0

I'm using pySpark V2 on an EMR cluster on AWS and I'm trying to pass a dataframe column to a function and manipulate the individual items within the column

Let's say I have the following set up:

mylist = [x for x in range(0, 10)]
df=spark.createDataFrame(mylist,IntegerType())
df.show()

+-----+
|value|
+-----+
|    0|
|    1|
|    2|
|    3|
|    4|
|    5|
|    6|
|    7|
|    8|
|    9|
+-----+

I want to have a function that performs a test on say, the value contained on row 5 of the data column and depending on what it finds, assigns that value to a new variable and perhaps do some other manipulations of the new variable

e.g

myfunc(df.value)

****************

§ **Parts of the exercise**:
A. Copy verbatim the passage of the pySpark question that runs from "I'm using pySpark" up to and including "df=spark.createDataFrame(mylist,IntegerType())".
B. Continue the pySpark dataframe question from its last line onward.

****************

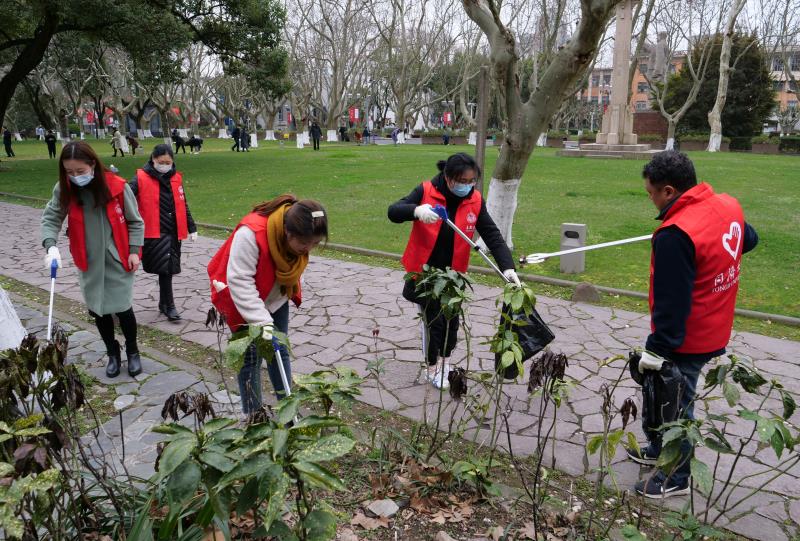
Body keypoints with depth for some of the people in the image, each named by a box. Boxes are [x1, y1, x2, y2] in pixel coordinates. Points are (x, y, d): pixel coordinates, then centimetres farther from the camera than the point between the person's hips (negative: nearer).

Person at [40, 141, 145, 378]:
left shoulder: (117, 186, -14)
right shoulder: (64, 189, -6)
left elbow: (135, 221, -5)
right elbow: (50, 218, -3)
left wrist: (134, 250, -6)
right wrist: (51, 245, -21)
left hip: (117, 260, -3)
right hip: (89, 263, 3)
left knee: (122, 308, -1)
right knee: (98, 310, 10)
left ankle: (132, 351, 23)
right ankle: (113, 354, 30)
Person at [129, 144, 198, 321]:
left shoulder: (176, 178, 9)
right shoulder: (141, 178, -5)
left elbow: (183, 205, 15)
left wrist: (192, 228, 14)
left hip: (174, 232, 5)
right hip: (154, 233, -5)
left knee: (169, 268, 12)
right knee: (165, 267, -8)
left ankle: (163, 304, 27)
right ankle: (169, 305, 5)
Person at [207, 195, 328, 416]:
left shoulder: (299, 234, -18)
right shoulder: (250, 234, -39)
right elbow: (240, 281, -35)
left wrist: (291, 293, 10)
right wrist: (261, 320, -37)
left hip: (276, 299, 6)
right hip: (243, 301, -5)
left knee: (279, 352, 12)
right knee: (251, 357, -2)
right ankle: (252, 417, 13)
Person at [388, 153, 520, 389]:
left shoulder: (475, 201, -7)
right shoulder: (426, 191, -15)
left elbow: (493, 235, -10)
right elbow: (393, 212, -19)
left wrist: (507, 266, -23)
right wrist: (416, 210, -40)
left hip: (453, 274, 3)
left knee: (451, 320, 14)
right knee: (433, 320, 4)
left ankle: (445, 361, 40)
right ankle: (433, 369, 27)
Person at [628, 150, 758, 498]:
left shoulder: (675, 235, -30)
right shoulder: (728, 205, -3)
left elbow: (671, 303, -27)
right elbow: (749, 240, 20)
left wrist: (655, 349, -18)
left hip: (685, 340, -9)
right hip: (715, 332, 9)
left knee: (675, 406, 9)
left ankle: (676, 479, 28)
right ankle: (661, 451, 42)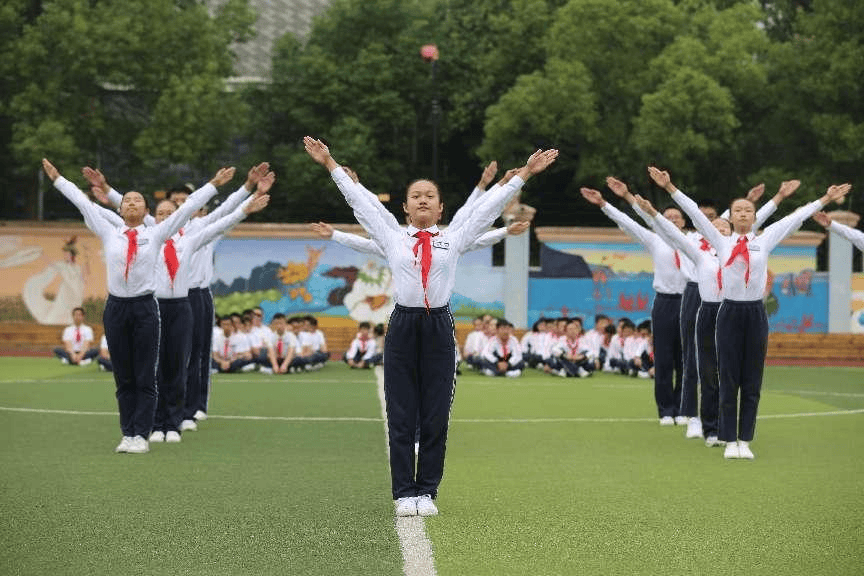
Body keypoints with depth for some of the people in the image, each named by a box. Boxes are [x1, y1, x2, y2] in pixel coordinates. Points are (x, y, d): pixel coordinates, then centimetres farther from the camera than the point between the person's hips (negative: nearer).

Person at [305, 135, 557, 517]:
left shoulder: (453, 239, 12)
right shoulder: (393, 238, 11)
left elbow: (489, 207, 13)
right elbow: (361, 202, 13)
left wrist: (524, 174, 12)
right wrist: (331, 166, 13)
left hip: (439, 327, 0)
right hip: (403, 326, 0)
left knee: (436, 416, 2)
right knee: (401, 416, 0)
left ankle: (427, 492, 10)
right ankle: (404, 493, 5)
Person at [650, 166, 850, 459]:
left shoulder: (765, 240, 7)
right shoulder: (722, 242, 5)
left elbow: (796, 218, 9)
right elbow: (695, 214, 2)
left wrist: (825, 199, 10)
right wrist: (670, 187, -3)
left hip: (756, 313, 1)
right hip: (730, 312, -1)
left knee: (752, 381, 3)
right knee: (728, 379, 1)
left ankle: (745, 441, 9)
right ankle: (730, 441, 6)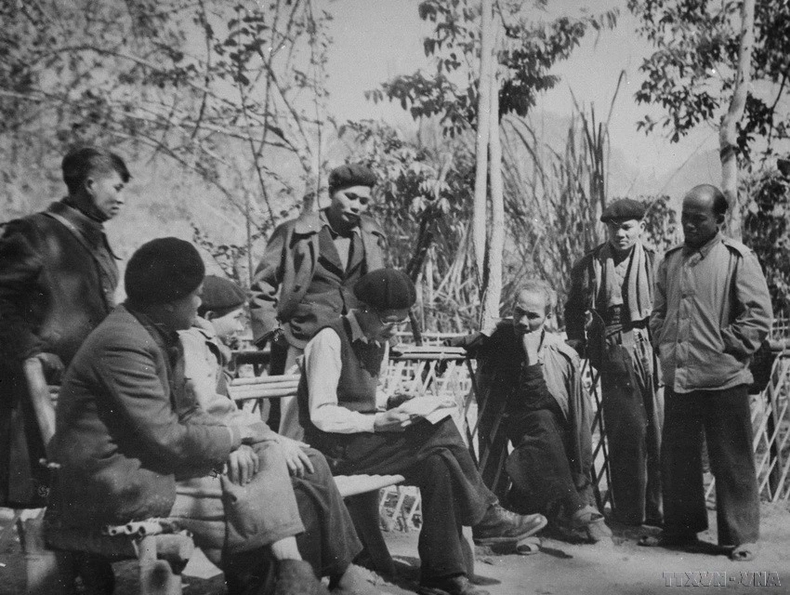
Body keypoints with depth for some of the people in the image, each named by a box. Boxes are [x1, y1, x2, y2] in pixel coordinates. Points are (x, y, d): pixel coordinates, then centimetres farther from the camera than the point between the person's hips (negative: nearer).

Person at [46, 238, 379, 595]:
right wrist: (235, 436, -8)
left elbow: (187, 412, 12)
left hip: (149, 468, 9)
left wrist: (233, 444, -6)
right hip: (116, 495, -9)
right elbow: (168, 442, -23)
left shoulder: (159, 335, 10)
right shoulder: (123, 344, -21)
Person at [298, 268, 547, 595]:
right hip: (337, 450, -8)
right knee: (441, 431, -22)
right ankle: (486, 516, -5)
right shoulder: (329, 341, -15)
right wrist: (377, 422, -27)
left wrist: (397, 404, 2)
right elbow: (322, 415, -18)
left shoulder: (375, 339, 12)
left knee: (438, 463, -18)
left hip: (365, 435, 8)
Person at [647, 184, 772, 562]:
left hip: (723, 379, -5)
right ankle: (680, 528, 28)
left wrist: (726, 348, -10)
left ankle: (741, 537, 15)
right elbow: (658, 312, 21)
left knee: (732, 462, 3)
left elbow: (759, 316, -7)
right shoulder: (670, 261, 11)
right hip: (677, 378, 5)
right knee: (676, 460, 13)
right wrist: (663, 344, 7)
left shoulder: (737, 258, -5)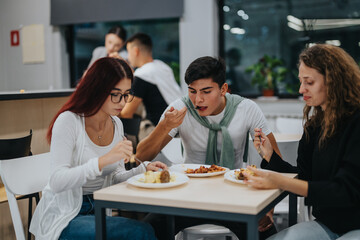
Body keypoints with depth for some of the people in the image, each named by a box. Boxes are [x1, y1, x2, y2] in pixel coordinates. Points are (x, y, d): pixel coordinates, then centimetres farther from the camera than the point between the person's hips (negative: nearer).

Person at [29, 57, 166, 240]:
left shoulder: (116, 124, 6)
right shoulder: (69, 121, -15)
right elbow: (57, 182, -24)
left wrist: (143, 170, -7)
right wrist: (104, 160, -36)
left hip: (98, 211, 6)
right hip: (63, 218, -6)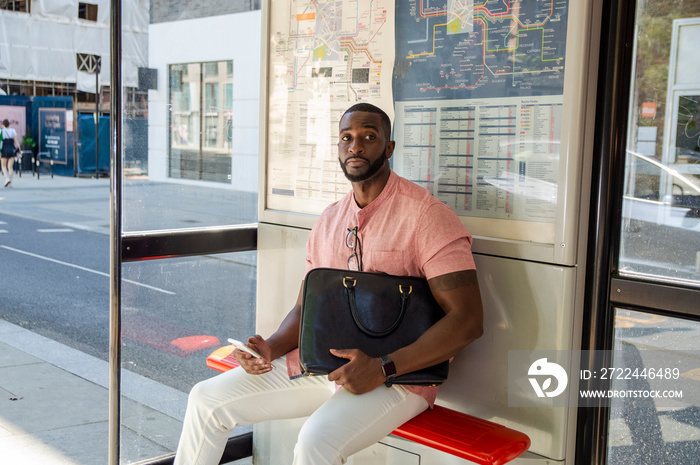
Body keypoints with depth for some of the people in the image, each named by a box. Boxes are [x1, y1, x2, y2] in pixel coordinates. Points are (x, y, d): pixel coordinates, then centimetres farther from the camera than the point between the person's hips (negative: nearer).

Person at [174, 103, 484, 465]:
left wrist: (383, 367, -24)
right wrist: (272, 348, -5)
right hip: (322, 362, 7)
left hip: (400, 373, -6)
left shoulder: (426, 215, -11)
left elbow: (467, 320, -17)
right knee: (207, 399, 3)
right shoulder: (328, 221, 12)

****************

§ **Responses by item number**:
A.
I'm using pySpark V2 on an EMR cluster on AWS and I'm trying to pass a dataframe column to a function and manipulate the individual items within the column

Let's say I have the following set up:

mylist = [x for x in range(0, 10)]
df=spark.createDataFrame(mylist,IntegerType())

B.
def myfunc(df_col):
#
#   In psuedocode:
#   x = value in row 5 of the data
#   if x = whatever:
#       do something with x
#

Can anyone help me out. Just seem to have hit a mental roadblock with this

user2699504
  • 195
  • 1
  • 4
  • 18

1 Answers1

0

Thanks for the link given. it was helpful. Here is one possible answer

from pyspark.sql.types import *
mylist = [x for x in range(0, 10)]
df=spark.createDataFrame(mylist,IntegerType())
df.show()
rn=df.collect()[4]
x=rn.value
if(x == 4):
  print("fifth row value = ", str(x))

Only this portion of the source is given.